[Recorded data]
= = =
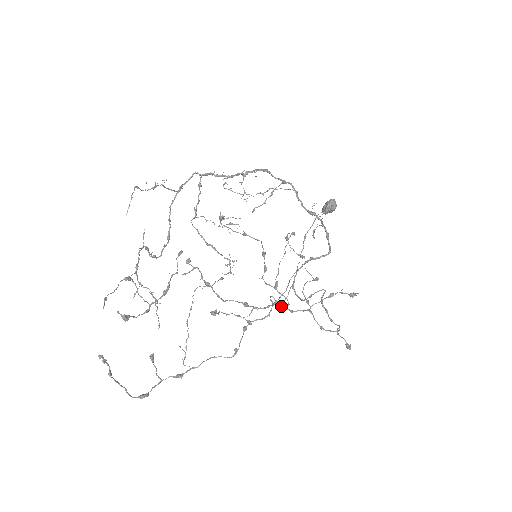
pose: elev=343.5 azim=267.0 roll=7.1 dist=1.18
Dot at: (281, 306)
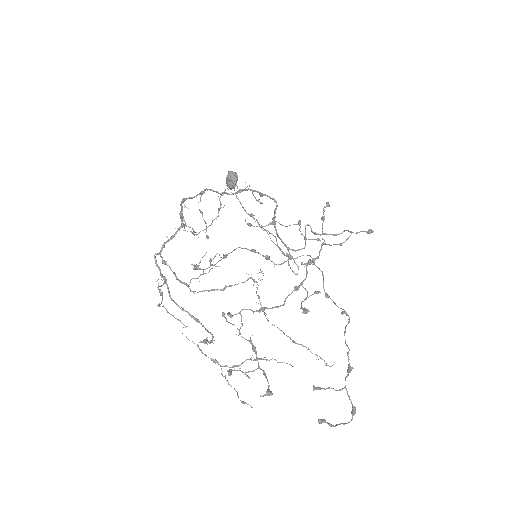
Dot at: (311, 262)
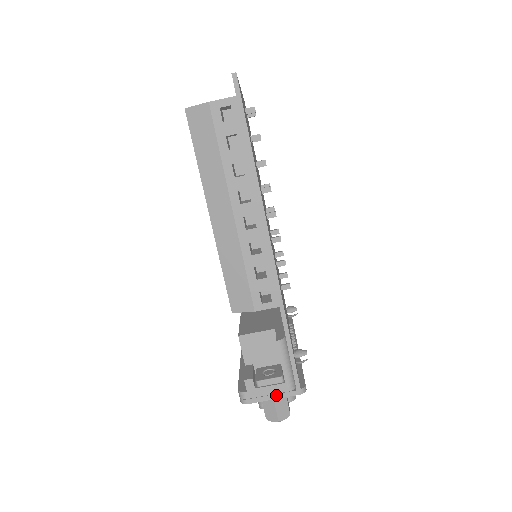
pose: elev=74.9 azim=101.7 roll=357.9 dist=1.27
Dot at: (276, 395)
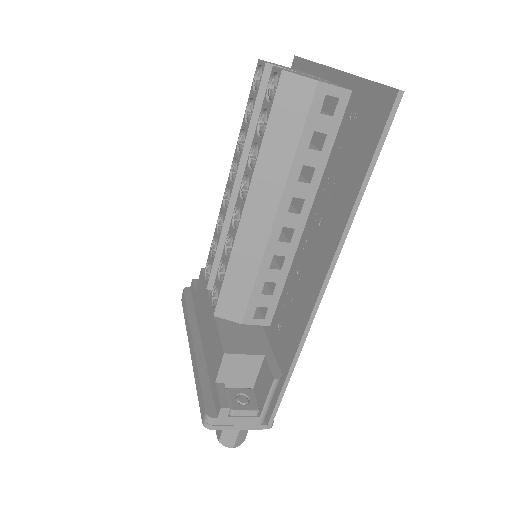
Dot at: (245, 426)
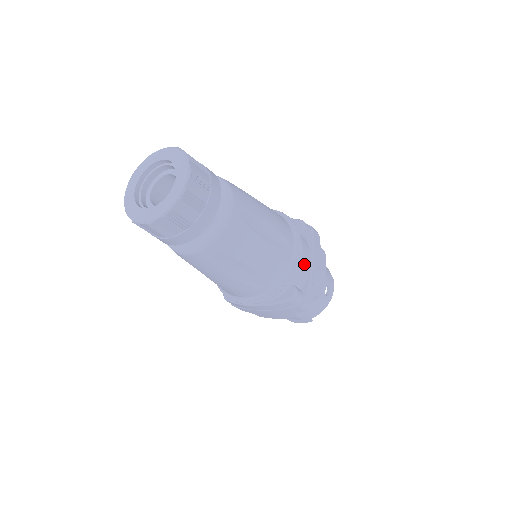
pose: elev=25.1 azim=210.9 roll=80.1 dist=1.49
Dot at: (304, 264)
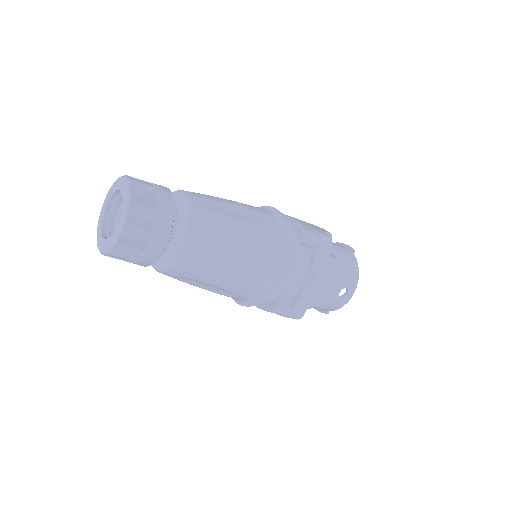
Dot at: (294, 280)
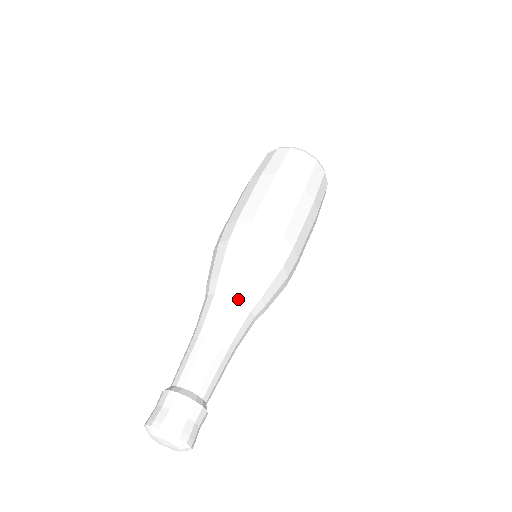
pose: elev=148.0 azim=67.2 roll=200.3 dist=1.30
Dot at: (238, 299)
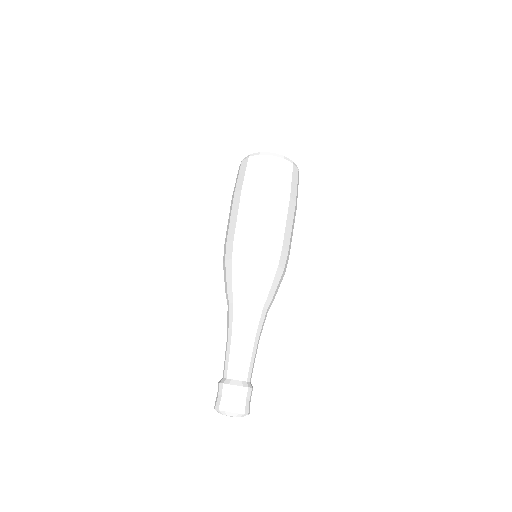
Dot at: (259, 306)
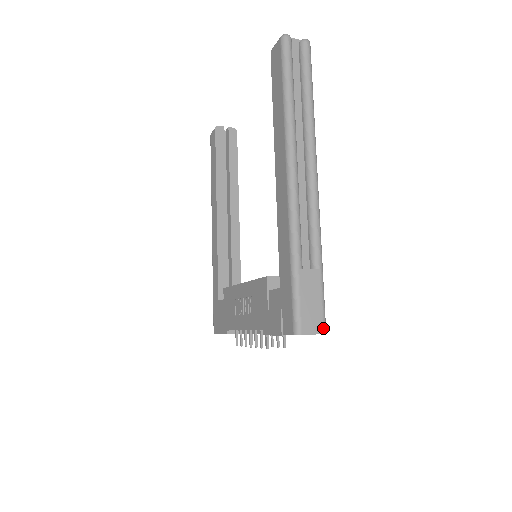
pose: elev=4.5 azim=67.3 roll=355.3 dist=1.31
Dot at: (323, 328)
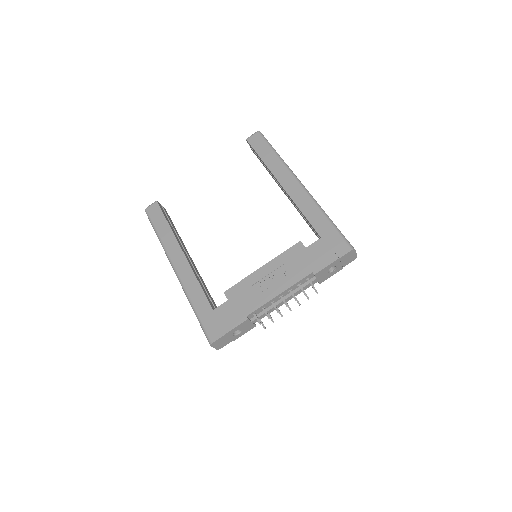
Dot at: occluded
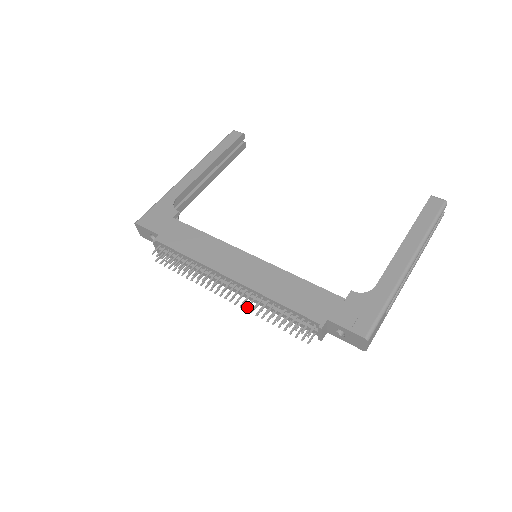
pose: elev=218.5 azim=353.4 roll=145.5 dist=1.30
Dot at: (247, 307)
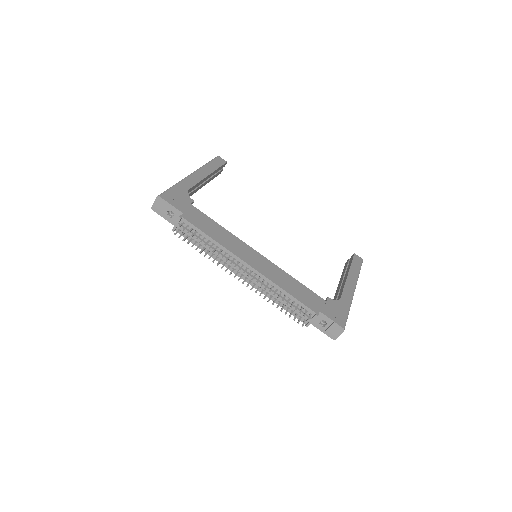
Dot at: (256, 291)
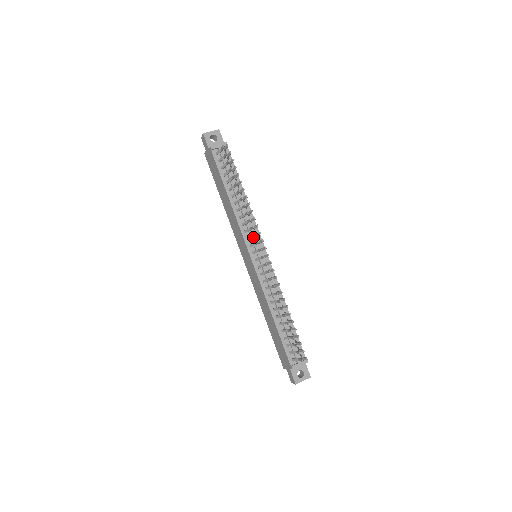
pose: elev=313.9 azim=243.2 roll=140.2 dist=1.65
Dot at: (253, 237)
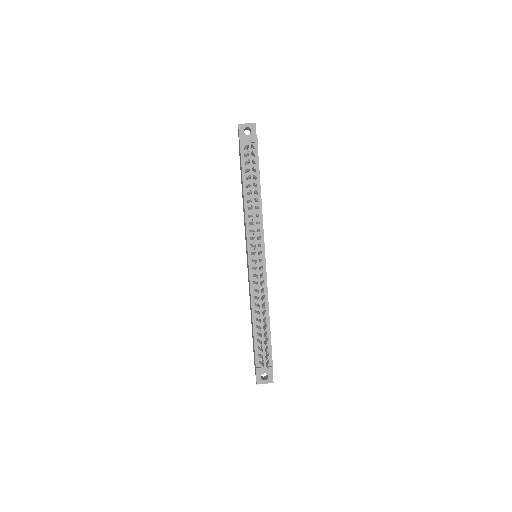
Dot at: occluded
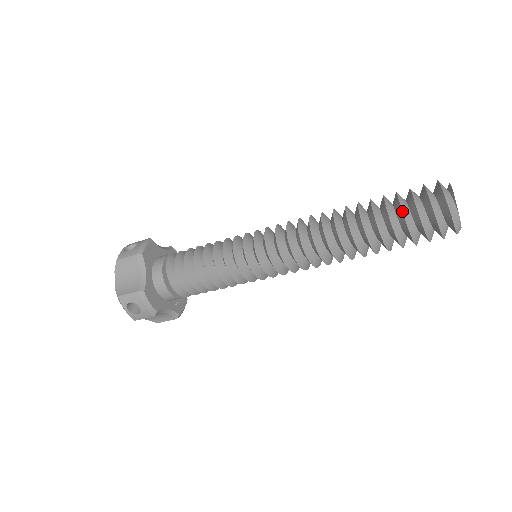
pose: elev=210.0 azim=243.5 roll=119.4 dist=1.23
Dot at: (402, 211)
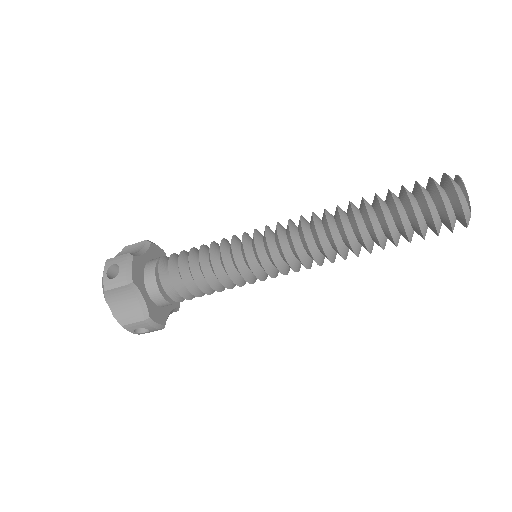
Dot at: (417, 221)
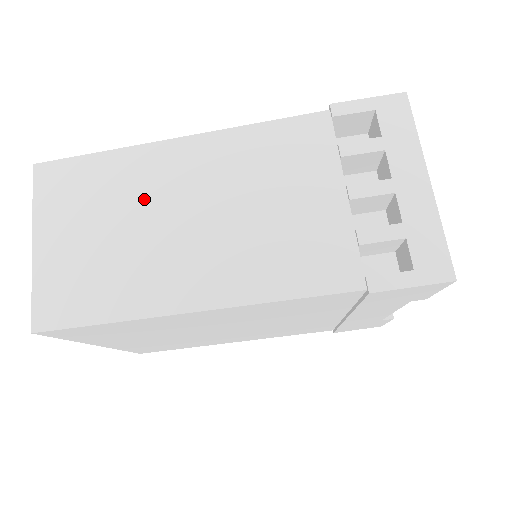
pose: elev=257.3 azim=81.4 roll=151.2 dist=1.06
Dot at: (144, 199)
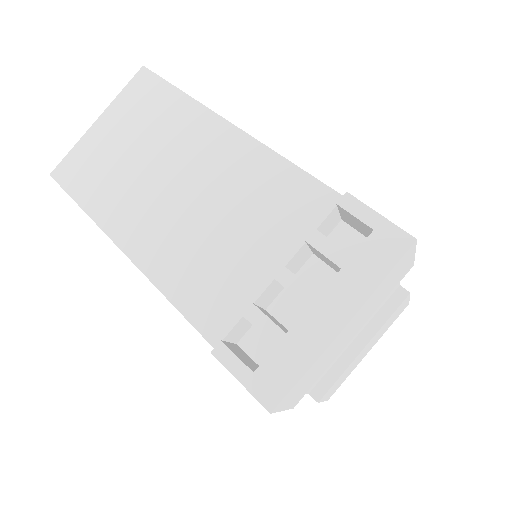
Dot at: (169, 148)
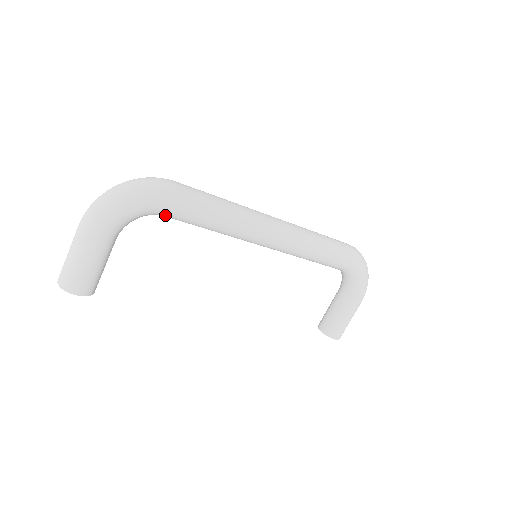
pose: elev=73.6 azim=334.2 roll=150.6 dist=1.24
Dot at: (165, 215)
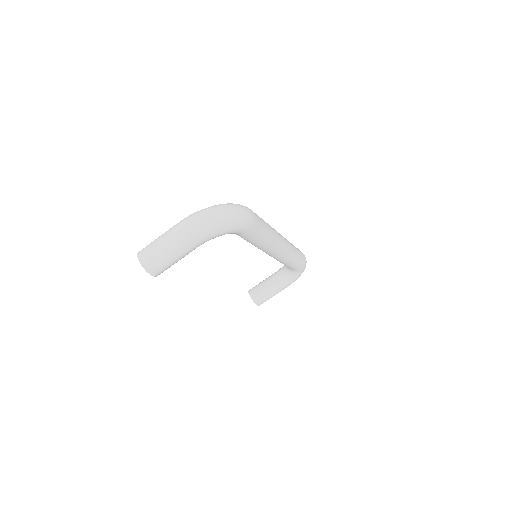
Dot at: (236, 234)
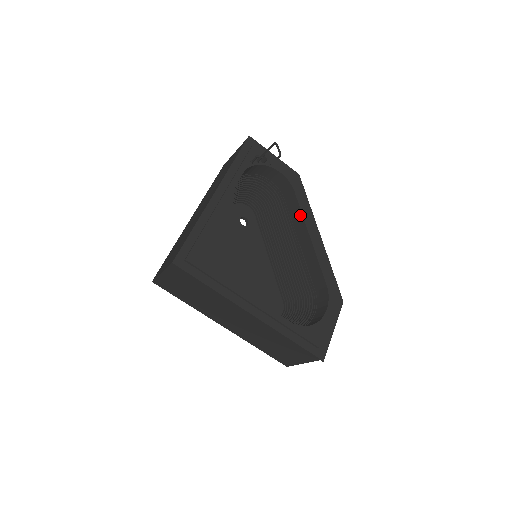
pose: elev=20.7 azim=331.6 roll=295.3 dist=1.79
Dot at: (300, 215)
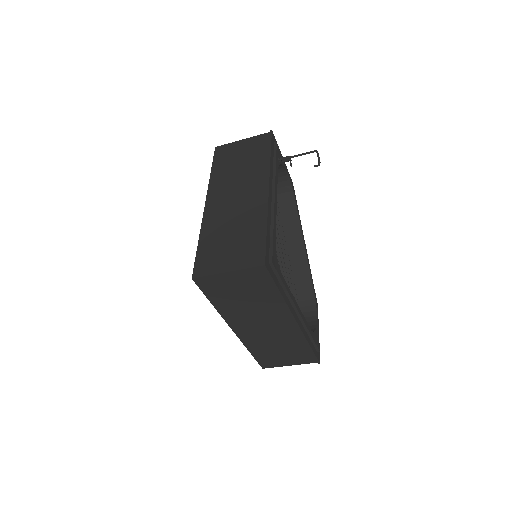
Dot at: (296, 221)
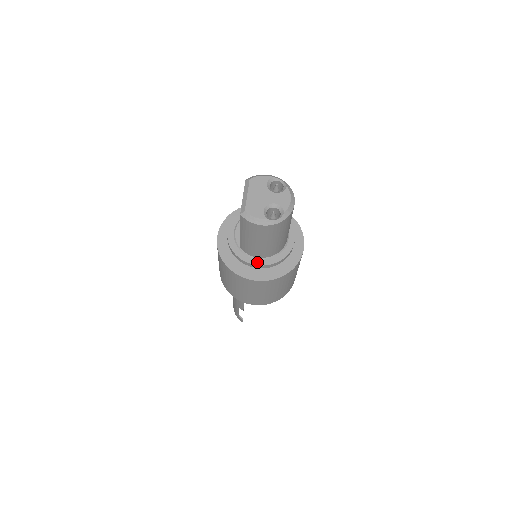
= = =
Task prompt: Return all the entries above line for line, word for word, leaving out the pictures.

Answer for the task:
pose: elev=343.5 azim=267.0 roll=7.1 dist=1.18
Dot at: (281, 306)
Dot at: (311, 262)
pose: elev=74.9 azim=101.7 roll=357.9 dist=1.27
Dot at: (276, 395)
Dot at: (245, 426)
pose: elev=25.1 azim=210.9 roll=80.1 dist=1.49
Dot at: (304, 264)
Dot at: (294, 280)
pose: elev=148.0 azim=67.2 roll=200.3 dist=1.30
Dot at: (238, 299)
Dot at: (259, 306)
pose: elev=4.5 azim=67.3 roll=355.3 dist=1.31
Dot at: (323, 328)
Dot at: occluded
pose: elev=218.5 azim=353.4 roll=145.5 dist=1.30
Dot at: (247, 307)
Dot at: (256, 291)
pose: elev=313.9 azim=243.2 roll=140.2 dist=1.65
Dot at: (253, 237)
Dot at: occluded
pose: elev=210.0 azim=243.5 roll=119.4 dist=1.23
Dot at: (402, 211)
Dot at: (417, 221)
pose: elev=257.3 azim=81.4 roll=151.2 dist=1.06
Dot at: (144, 199)
Dot at: (169, 148)
pose: elev=73.6 azim=334.2 roll=150.6 dist=1.24
Dot at: (165, 215)
Dot at: (236, 234)
pose: elev=20.7 azim=331.6 roll=295.3 dist=1.79
Dot at: (300, 215)
Dot at: (296, 221)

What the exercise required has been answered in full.